The chimps look as if they are free.
Every time we post to the blog or to social media, we make a choice about how to portray the chimps. There’s every incentive to give people what they want to see – chimps playing, walking outdoors, climbing trees – and to move the camera swiftly past whatever makes us uncomfortable. Showing chimps behind caging upsets some on social media. When chimps are shown laying on concrete floors, people think they are sad or bored. There’s certainly a deliberate, almost cynical aspect to this on our part. After all, LOOK HOW BORED OUR CHIMPANZEES ARE! is not a brilliant marketing strategy for a nonprofit. But it’s more than that. We as caregivers have those same unconscious preferences. But caging, concrete, and bullet-proof glass are all part of captivity, and we should know better. I guess even we want to believe sometimes.
Beyond how they live, there’s also the matter of who they are. The chimpanzees in our care are not wild, nor could they be at this point in their lives. They carry troll dolls and cowboy boots, build giant nests from fleece blankets, and wear fanny packs. They drink warm tea from cups and insist that their carrots be peeled. At times they prefer the company of humans over that of their fellow chimpanzees. They are messy and complicated, fully chimpanzee but also not quite – a result of traumatic histories, for sure, but also an inevitable product of captivity. Ignoring the human-like aspects of their personalities ignores the very essence of their being.
Sometimes I worry what effect our collective obsession with minimizing captivity has on animals. I’m concerned about what the faux naturalization of so many zoo exhibits, with their trees fenced off with hot wire and their concrete and metal walls painted to resemble forests, makes people think (or not) about how it feels to live within them. I wonder if our own reluctance to show caging and concrete in photos fuels the false notion that chimpanzees in sanctuaries are now living happily ever after. And I fear that if we censor ourselves too much, we risk diminishing the very individuals whose stories we are trying to tell.
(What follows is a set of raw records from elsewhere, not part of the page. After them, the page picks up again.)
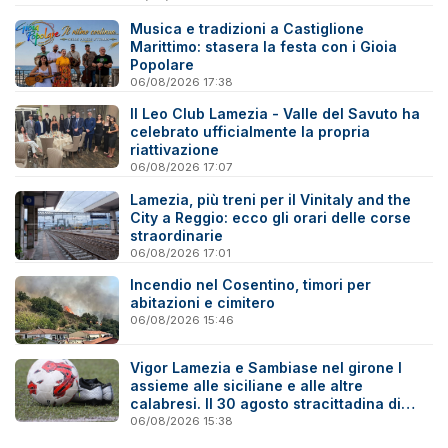
Musica e tradizioni a Castiglione
Marittimo: stasera la festa con i Gioia
Popolare
06/08/2026 17:38
Il Leo Club Lamezia - Valle del Savuto ha
celebrato ufficialmente la propria
riattivazione
06/08/2026 17:07
Lamezia, più treni per il Vinitaly and the
City a Reggio: ecco gli orari delle corse
straordinarie
06/08/2026 17:01
Incendio nel Cosentino, timori per
abitazioni e cimitero
06/08/2026 15:46
Vigor Lamezia e Sambiase nel girone I
assieme alle siciliane e alle altre
calabresi. Il 30 agosto stracittadina di
Coppa Italia
06/08/2026 15:38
Reconciling these various concerns is not easy. We made a concerted effort a while back to share fewer photos that show the chimps wearing clothing. It may be cute or funny, but it generally does little to advance the chimps’ cause and, as we have seen, may have unintended consequences. That said, if the clothes-wearing is incidental to some other activity or if it helps highlight the value of enrichment or tell a story about a chimp’s personality, then perhaps it has a place. Would you understand Honey B or Burrito at all if we didn’t share all of their peculiarities? And we try not to let caging, or concrete, or the size of the enclosure that the chimps have chosen to be in at the time dictate which aspects of their lives get shared. We shouldn’t intentionally promote a fantasy.
I hope this doesn’t sound too sanctimonious because I am constantly censoring the photos I share to tell a story – or in some cases to avoid a story. You may have noticed in Wednesday’s post that Jamie has been picking more of the hair from her belly. We don’t know why. Sometimes these self-directed behaviors are old habits, unconnected to a chimpanzee’s current state, but they can indicate stress. I’m sure I’ve scrapped a photo because of how prominently it displayed her growing bald patch, not wanting to broach the subject at that moment. In any case, caring for chimpanzees is difficult and not always straightforward, and that should be part of the conversation, too.
In the newspaper world, there’s a phrase that says a journalist’s job is to uncover “the best obtainable version of the truth.” I like this phrase because it acknowledges limitations without rejecting an objective reality. Zoos and sanctuaries are in the PR business, not journalism, which imposes its fair share of limitations. But perhaps we can at least aim for a better version of the truth.